At the interview on April 30, Mr Faisal was also asked for his thoughts on Senior Minister Lee Hsien Loong’s walkabout in Tampines with the PAP team on April 29, as well as Prime Minister Lawrence Wong’s visit to the town on April 30.

Mr Faisal said the team was “humbled” by their presence.

“It shows that our presence does bring some form of competition. That is what we want,” he said.

Mr Faisal borrowed an analogy from former WP chief Low Thia Khiang. In 2011, Mr Low said WP’s role in Parliament was akin to being the co-driver of a bus driven by the ruling PAP and slapping the driver if he goes off course, falls asleep or drives dangerously.

Mr Faisal said that was the purpose for which WP was contesting in Tampines.

“We want to give competition to the incumbents so that they will do better and perform better.”

WP Tampines GRC candidate and former diplomat Eileen Chong added that the team believes competition will bring improvements.

“We welcome Senior Minister Lee and Prime Minister Wong coming to Tampines (to support their party’s candidates). We also had our secretary-general Pritam Singh and former secretary-general Low Thia Khiang come to show us support,” she said in Mandarin.

With the campaign entering its last stretch, Dr Ong Lue Ping, a Tampines GRC candidate for WP, said that although the team was tired, it felt very encouraged by Tampines residents.

The senior principal clinical psychologist at the Institute of Mental Health added: “Because of their warmth and their enthusiasm for us, I think that gives us additional energy, and we really look forward to serving them if we do have the opportunity.”

Mr Faisal was later asked to respond to comments

made the day before by Social and Family Development Minister Masagos Zulkifli

, who leads PAP’s Tampines GRC team.

Mr Masagos, who is also the Minister-in-charge of Muslim Affairs, had said several residents whom he met during house visits were worried about the mixing of race and religion with politics.

In response, Mr Faisal said he had pledged in front of attendees at WP’s rally on April 26 that he would serve everyone “fairly and equally, regardless of race, language and religion”.

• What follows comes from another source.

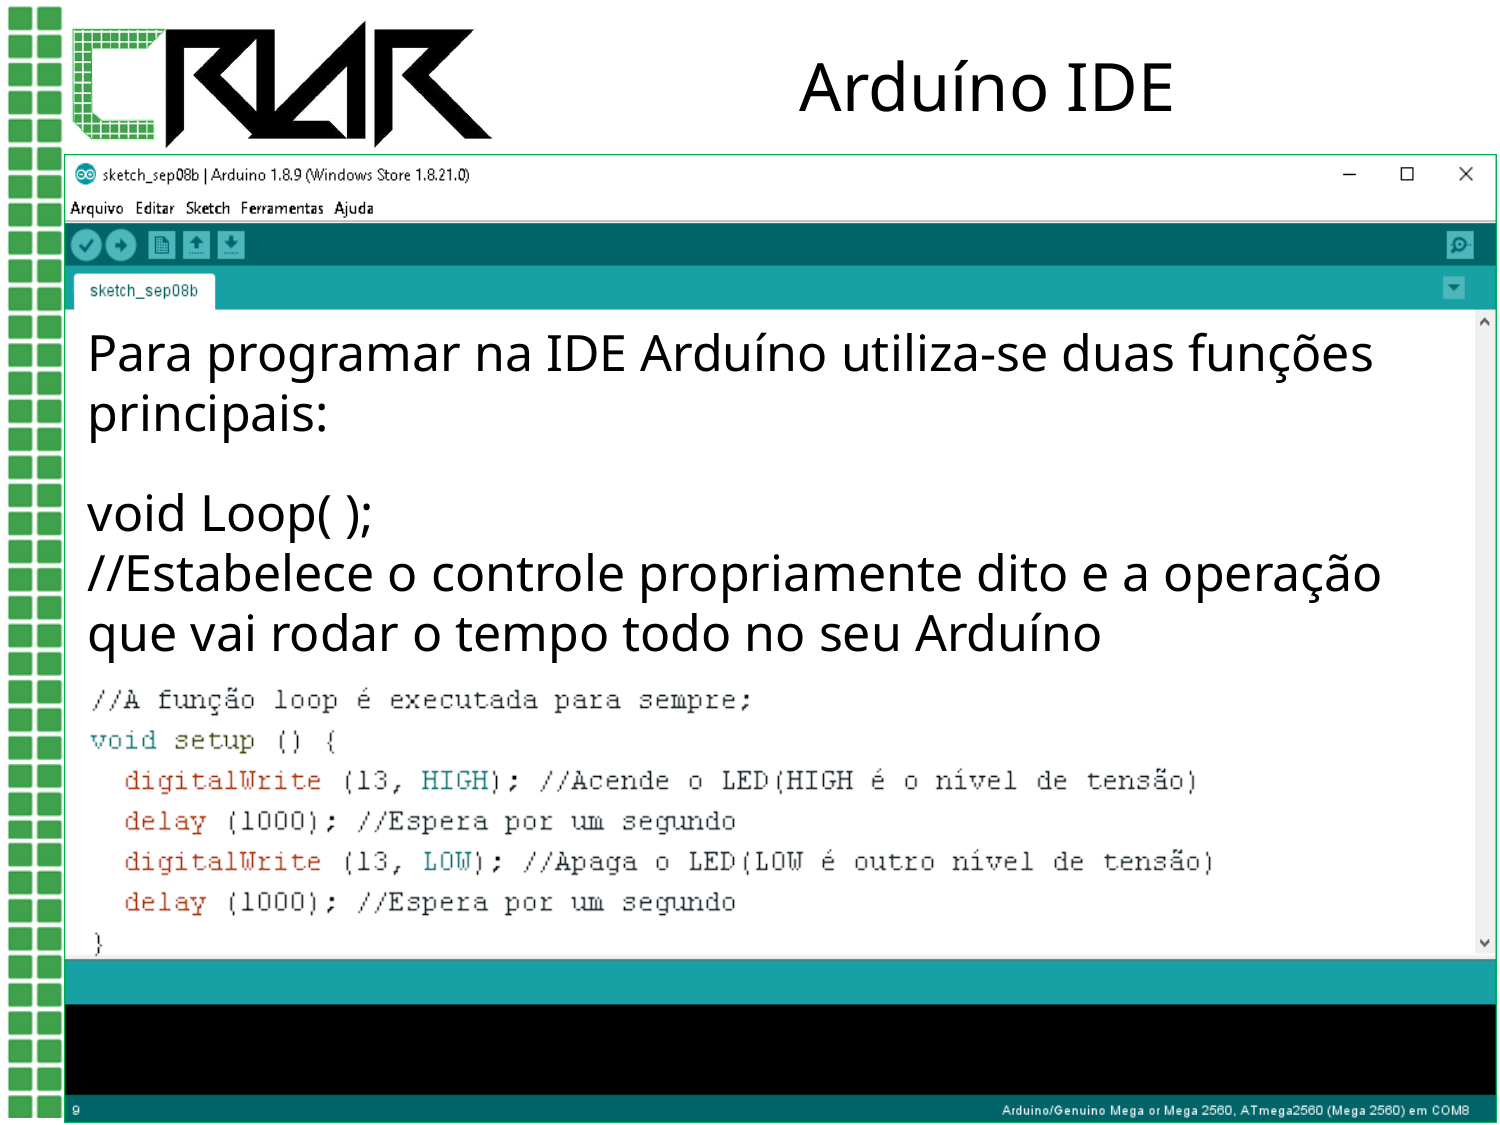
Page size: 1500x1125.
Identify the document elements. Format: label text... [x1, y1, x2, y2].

His comments came after the authorities directed social media giant Meta to

block access to posts by foreigners

attempting to interfere in the May 3 General Election.

Government leaders have denounced the posts, which called on voters to select candidates along racial and religious lines.

Mr Faisal was also asked about the four-cornered contest in Tampines GRC. Apart from WP and PAP, the National Solidarity Party and People’s Power Party are also gunning for the constituency.

He said WP’s focus is on what it can do for Tampines.

“Every party has the right to come in and contest... The focus right now is on what we can do for the community and for the voters.”